|
|
|
|
|
by lambda
123 days ago
|
|
OK, with MiniMax M2.5 UD-Q3_K_XL (101 GiB), I can't really seem to fit the full context in even at smaller quants. Going up much above 64k tokens, I start to get OOM errors when running Firefox and Zed alongside the model, or just failure to allocate the buffers, even going down to 4 bit KV cache quants (oddly, 8 bit worked better than 4 or 5 bit, but I still ran into OOM errors). I might be able to squeeze a bit more out if I were running fully headless with my development on another machine, but I'm running everything on a single laptop. So looks like for my setup, 64k context with an 8 bit quant is about as good as I can do, and I need to drop down to a smaller model like Qwen3 Coder Next or GPT-OSS 120B if I want to be able to use longer contexts. |
|
Haven't tried different things like switching between Vulkan and ROCm yet.
But anyhow, that 17 tokens per second was on almost empty context. By the time I got to 30k tokens context or so, it was down in the 5-10 tokens per second, and even occasionally all the way down to 2 tokens per second.

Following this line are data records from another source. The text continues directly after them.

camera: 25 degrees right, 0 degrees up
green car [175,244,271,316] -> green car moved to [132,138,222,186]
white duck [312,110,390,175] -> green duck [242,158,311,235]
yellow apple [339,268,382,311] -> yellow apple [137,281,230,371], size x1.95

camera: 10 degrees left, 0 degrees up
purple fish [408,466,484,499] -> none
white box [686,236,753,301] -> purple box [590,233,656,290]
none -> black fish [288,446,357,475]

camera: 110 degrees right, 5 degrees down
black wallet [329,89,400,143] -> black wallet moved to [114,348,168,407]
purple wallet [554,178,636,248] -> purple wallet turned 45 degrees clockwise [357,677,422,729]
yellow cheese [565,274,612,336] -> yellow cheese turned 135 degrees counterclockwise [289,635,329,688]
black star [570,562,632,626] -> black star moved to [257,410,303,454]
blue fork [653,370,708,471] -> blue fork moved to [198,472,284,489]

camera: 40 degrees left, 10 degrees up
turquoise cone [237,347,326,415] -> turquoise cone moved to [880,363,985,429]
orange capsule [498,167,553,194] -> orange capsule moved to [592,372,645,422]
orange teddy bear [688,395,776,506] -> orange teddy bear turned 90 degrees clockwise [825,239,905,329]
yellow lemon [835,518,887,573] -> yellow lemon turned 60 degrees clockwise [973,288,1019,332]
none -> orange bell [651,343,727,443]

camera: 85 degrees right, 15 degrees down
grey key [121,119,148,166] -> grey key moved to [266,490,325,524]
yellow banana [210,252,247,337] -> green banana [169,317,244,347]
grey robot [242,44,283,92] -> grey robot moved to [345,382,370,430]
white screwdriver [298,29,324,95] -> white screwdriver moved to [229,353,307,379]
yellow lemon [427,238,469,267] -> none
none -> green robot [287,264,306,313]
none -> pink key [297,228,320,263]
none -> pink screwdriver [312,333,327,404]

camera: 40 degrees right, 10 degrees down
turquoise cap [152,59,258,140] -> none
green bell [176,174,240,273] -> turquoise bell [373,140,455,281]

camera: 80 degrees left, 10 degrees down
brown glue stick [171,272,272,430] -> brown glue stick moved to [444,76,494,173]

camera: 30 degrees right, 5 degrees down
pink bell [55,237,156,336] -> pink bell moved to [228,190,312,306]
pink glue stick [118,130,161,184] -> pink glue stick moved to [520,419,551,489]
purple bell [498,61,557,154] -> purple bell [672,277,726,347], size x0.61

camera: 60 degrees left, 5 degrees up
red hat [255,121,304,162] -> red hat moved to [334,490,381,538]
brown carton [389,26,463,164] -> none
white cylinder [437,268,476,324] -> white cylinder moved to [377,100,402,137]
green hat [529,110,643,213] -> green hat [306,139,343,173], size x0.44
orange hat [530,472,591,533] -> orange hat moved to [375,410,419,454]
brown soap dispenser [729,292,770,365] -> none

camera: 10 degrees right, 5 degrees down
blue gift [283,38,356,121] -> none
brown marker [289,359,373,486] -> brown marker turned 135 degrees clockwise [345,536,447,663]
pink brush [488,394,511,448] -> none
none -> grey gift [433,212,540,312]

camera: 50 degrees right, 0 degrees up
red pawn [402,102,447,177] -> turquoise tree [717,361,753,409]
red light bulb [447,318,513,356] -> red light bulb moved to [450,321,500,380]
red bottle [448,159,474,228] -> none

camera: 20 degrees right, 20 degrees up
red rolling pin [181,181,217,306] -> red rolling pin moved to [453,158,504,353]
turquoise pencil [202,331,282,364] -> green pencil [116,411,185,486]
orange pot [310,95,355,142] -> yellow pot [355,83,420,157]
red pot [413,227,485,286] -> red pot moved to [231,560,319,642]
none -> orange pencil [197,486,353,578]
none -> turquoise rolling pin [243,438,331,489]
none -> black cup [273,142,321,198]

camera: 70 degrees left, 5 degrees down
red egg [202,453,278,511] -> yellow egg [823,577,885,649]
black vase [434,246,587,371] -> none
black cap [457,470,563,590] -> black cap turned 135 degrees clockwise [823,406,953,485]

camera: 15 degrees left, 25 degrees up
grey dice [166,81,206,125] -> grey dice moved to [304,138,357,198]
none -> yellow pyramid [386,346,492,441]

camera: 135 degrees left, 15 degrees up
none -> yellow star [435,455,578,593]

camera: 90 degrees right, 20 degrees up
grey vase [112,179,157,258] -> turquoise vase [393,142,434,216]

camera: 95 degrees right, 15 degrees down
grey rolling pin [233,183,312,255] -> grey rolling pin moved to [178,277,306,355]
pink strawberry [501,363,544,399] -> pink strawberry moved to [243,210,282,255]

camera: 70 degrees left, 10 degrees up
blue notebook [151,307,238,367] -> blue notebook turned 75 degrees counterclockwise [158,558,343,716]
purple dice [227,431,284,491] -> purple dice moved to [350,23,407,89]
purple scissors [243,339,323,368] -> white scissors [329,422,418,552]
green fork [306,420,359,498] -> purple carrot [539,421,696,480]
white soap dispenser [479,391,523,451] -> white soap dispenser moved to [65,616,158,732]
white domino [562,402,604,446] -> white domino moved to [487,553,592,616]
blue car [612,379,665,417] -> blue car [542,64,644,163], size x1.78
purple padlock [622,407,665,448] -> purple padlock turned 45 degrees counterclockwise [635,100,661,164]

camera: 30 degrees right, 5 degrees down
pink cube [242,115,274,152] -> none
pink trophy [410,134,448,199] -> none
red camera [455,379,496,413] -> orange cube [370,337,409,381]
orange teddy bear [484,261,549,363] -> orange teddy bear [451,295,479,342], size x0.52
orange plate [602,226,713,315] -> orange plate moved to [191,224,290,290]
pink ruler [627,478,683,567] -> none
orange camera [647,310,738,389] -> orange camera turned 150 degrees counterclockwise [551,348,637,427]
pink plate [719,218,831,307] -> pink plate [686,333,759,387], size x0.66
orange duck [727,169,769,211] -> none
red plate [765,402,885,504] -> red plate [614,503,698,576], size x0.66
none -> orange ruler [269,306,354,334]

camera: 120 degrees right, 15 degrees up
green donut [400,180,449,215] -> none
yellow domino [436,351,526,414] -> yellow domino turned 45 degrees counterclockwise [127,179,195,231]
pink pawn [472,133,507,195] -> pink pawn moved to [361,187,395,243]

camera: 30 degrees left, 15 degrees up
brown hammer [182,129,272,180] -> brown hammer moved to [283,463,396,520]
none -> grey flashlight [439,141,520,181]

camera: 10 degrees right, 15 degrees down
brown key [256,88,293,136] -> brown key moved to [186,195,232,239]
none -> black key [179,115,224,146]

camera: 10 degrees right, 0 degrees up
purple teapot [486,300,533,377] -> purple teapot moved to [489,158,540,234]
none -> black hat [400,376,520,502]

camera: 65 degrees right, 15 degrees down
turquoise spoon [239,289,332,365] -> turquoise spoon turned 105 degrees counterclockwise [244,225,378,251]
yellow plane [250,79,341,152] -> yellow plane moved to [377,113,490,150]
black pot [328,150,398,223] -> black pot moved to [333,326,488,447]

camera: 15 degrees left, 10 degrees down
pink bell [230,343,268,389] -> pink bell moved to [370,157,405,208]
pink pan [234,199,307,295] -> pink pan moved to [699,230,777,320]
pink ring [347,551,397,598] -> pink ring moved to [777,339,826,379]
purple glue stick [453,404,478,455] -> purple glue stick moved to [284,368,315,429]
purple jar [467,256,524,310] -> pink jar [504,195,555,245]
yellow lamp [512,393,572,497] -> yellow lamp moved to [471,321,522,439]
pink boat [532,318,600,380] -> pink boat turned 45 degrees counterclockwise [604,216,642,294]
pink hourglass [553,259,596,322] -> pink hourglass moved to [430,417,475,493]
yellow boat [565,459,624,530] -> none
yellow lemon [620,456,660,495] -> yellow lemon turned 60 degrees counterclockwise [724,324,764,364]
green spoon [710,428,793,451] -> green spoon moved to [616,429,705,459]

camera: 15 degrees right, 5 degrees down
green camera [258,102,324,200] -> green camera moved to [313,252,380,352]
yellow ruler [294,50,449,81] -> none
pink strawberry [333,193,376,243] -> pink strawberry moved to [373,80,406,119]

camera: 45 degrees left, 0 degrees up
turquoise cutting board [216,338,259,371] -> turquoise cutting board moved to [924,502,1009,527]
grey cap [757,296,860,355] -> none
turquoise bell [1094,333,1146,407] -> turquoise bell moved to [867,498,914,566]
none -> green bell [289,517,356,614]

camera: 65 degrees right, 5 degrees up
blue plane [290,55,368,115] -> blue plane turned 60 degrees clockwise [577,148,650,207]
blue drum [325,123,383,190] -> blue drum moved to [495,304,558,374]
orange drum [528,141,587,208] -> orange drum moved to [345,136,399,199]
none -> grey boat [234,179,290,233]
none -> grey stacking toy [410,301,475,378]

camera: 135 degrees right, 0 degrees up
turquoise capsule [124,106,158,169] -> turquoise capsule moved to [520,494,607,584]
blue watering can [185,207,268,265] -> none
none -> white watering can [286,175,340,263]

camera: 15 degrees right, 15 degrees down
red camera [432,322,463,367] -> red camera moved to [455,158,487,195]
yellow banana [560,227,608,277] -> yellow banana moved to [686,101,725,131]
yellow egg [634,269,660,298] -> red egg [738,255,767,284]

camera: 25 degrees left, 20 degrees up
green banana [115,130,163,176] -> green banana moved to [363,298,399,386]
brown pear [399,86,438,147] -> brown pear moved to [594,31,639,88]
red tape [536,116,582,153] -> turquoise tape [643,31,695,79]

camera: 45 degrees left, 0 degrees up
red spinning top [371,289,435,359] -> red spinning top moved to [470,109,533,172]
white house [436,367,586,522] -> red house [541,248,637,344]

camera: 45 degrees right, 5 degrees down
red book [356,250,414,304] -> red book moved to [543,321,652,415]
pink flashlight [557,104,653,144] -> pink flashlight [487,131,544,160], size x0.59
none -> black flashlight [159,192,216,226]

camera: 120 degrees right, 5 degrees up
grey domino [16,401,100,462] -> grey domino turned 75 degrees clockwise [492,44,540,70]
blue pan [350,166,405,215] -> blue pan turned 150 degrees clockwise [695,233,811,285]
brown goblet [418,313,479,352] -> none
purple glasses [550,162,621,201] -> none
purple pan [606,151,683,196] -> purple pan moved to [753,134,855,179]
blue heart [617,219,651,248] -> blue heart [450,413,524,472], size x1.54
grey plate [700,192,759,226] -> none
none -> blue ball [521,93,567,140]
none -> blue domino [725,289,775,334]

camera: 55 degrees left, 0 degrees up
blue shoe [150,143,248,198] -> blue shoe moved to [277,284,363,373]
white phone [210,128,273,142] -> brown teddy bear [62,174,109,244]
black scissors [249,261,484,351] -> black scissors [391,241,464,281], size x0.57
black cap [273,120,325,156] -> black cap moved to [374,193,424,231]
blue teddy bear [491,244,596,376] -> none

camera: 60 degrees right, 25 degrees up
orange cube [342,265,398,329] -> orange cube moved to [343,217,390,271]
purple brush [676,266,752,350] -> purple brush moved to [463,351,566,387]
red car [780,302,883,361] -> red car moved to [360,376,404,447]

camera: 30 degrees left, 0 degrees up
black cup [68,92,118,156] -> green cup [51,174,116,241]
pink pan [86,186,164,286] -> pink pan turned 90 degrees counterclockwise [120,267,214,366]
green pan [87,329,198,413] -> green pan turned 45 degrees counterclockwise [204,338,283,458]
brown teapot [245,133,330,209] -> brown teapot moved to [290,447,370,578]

Oh, and it looks like I'm filling up the KV cache sometimes, which is causing it to have to drop the cache and start over fresh. Yikes, that is why it's getting so slow.
Qwen3 Coder Next is much faster. MiniMax's thinking/planning seems stronger, but Qwen3 Coder Next is pretty good at just cranking through a bunch of tool calls and poking around through code and docs and just doing stuff. Also MiniMax seems to have gotten confused by a few things browsing around the project that I'm in that Qwen3 Coder Next picked up on, so it's not like it's universally stronger.